It’s hard not to get nostalgic when you’re writing your final column as a financial journalist. So I’m not going to try.
When I started out covering finance in August 2007 it was an exciting time. News about Northern Rock was exploding all over the financial pages, as the FTSE 100 teetered around the 6,000-point mark.
Its subsequent collapse to 3,530 points was a spectacle to behold. Two of the UK’s biggest banks collapsed into state control. Dozens of firms followed suit. We lost Woolworths and the high street changed beyond recognition.
We got the Bribery Act, which has changed the cultural fabric of the City and finance. We got capital adequacy requirements, Libor-fixing prosecutions and quantitative easing.
In our world, the complex failures of Keydata and Arch Cru are both yet to be fully resolved. We lost New Star Asset Management, Gartmore and Swip among others, and gained Woodford Investment Management.

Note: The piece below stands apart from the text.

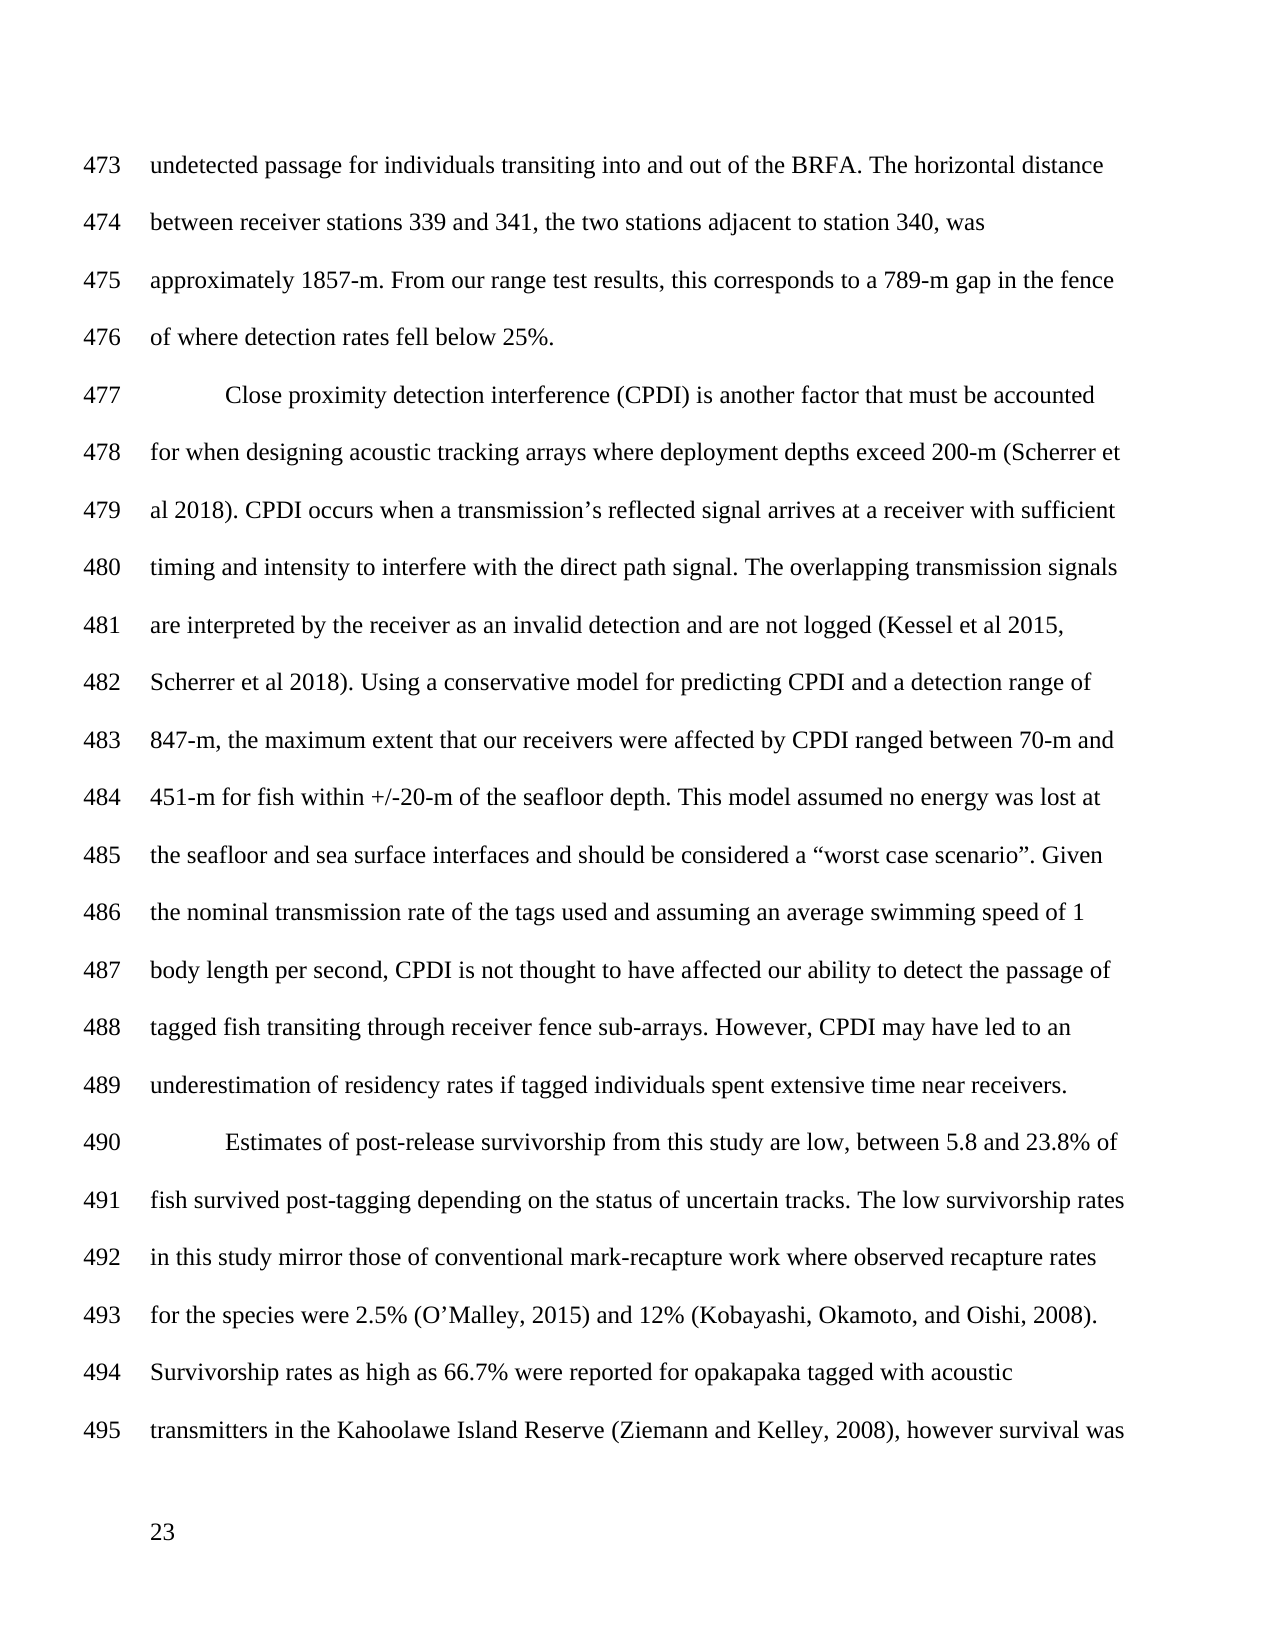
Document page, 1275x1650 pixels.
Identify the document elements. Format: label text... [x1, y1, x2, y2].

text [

Some firms, M&G Investments in particular, have prospered in Europe thanks to the continent’s fund passporting system. Many others are becoming equally as international in focus.
Passive investing has come to the fore as investors look to control their costs, while active management has turned more to outcome-focused strategies to justify its premium prices.
We have had the RDR, and all the arguments, debates, political and regulatory discussions thereof. I remain convinced it was the right thing for financial advice, although that view has at times not always been popular.
Who out there, if they really asked themselves, would today opt to go back to those days before all this change?
While so much of the world of finance has altered, what is good about it has changed very little.
It is a competitive industry. The people you deal with are intelligent and articulate. Almost everybody I meet is clearly ambitious to do well for themselves by doing well for their customers.
In asset management, performance has always been king and it remains so today. Fund managers know they live and die by the numbers that are ultimately delivered to their clients, and net performance figures are still definitive – they do not lie.
So I would like to leave with one final call.
The industry continues to innovate for the new pensions market – with millions effectively taking over responsibility to save for their futures from their employers and the government.
But with this opportunity comes responsibility, and the industry must remain true to its focus on monitoring and disclosing performance clearly.
Investors must be able to tell easily who is delivering the goods and who is not, no matter how individual the outcomes they are trying to achieve.
How, and whether, this is achieved could well be the tale of the next decade in asset management.